09-22-2012, 11:19 AM
 Location: Free State of Texas 19,957 posts, read 12,243,568 times Reputation: 2393
Quote:
 Originally Posted by nana053 I think you misread the question though. It says At the second stop one more person gets off than the number of persons that got off at the first stop - that is not the same as one person got off at the second stop. Given the numbers the answer can only be 4 and 1 or 2 and 3. Note that if 2 people got off at the first stop and then 3 people got off at the second stop, then one *more* person got off at the second stop than got off at the first stop.
Agreed. The answer is two and three. I taught first graders. I think this is doable, but the wording makes it more difficult than it should be.

09-22-2012, 11:20 AM
 Location: San Antonio, TX 11,497 posts, read 26,294,797 times Reputation: 28017
Quote:
 Originally Posted by Padgett2 How many got off? 5. 10 -5 remaining = 5 got off both stops. If one more got off the second stop, how many got off the first one? 5-1=4
I asked both of my kids, a 2nd grader and a 5th grader. That was the solution they came up with. Then they got mad when I told them it was wrong.

09-22-2012, 11:29 AM
 7,101 posts, read 26,875,255 times Reputation: 7443
Oops! you are right. I did misread.

09-22-2012, 11:53 AM
 3,763 posts, read 8,607,597 times Reputation: 4058
As demonstrated by adults working through this, I think this would be challenging for most of my 1st graders at the beginning of the school year. A couple out of each class *might* figure it out. Then there would be that 1 kid who would argue that some additional passengers could have gotten on at the second bus stop! This time of year at the beginning of first grade there are some who struggle with 2+3=5! In the spring more would be ready to tackle this.

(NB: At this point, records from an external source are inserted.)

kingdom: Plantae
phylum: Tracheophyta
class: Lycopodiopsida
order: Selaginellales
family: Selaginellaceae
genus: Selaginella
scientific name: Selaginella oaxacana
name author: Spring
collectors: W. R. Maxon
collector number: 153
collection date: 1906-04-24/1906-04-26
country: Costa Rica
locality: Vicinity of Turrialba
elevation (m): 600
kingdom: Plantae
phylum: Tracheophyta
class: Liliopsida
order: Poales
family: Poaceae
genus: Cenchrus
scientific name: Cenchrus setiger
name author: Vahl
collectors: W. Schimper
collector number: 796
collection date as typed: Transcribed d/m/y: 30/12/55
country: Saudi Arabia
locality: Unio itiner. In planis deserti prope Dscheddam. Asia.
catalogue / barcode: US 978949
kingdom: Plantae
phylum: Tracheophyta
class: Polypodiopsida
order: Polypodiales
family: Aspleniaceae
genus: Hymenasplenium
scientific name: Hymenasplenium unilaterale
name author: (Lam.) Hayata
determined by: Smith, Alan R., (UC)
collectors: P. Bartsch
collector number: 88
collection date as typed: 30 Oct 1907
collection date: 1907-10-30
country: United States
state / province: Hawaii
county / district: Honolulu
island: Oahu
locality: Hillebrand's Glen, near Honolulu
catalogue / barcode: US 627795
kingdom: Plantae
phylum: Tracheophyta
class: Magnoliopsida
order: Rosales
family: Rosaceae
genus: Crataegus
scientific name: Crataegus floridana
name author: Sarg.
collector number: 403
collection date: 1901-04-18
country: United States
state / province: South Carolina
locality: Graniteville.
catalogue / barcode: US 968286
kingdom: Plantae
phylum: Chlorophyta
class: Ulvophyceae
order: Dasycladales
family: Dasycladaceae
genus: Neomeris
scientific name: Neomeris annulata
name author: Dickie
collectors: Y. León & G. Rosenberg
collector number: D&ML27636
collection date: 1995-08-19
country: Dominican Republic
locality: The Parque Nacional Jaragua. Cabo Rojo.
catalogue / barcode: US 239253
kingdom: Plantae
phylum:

I think this problem takes some higher level thinking skills for beginning-of-the-year first graders.

09-22-2012, 11:57 AM
 4,253 posts, read 9,314,097 times Reputation: 5138
The problem is a bit advanced for 6 years old. OP, remember that "word problems" were starting to be given in the 2nd grade in your old country (8-9 yo), and the above example problem was more suited to the 3rd grade (9-10 years old). Here the 9-10 yo corresponds to the 4th grade and that's exactly what I see with my 4th grader who is just starting to bring similar word problems home.

09-22-2012, 12:22 PM
 4,043 posts, read 7,303,651 times Reputation: 3897
Quote:
 Originally Posted by nana053 I think you misread the question though. It says At the second stop one more person gets off than the number of persons that got off at the first stop - that is not the same as one person got off at the second stop. Given the numbers the answer can only be 4 and 1 or 2 and 3. Note that if 2 people got off at the first stop and then 3 people got off at the second stop, then one *more* person got off at the second stop than got off at the first stop.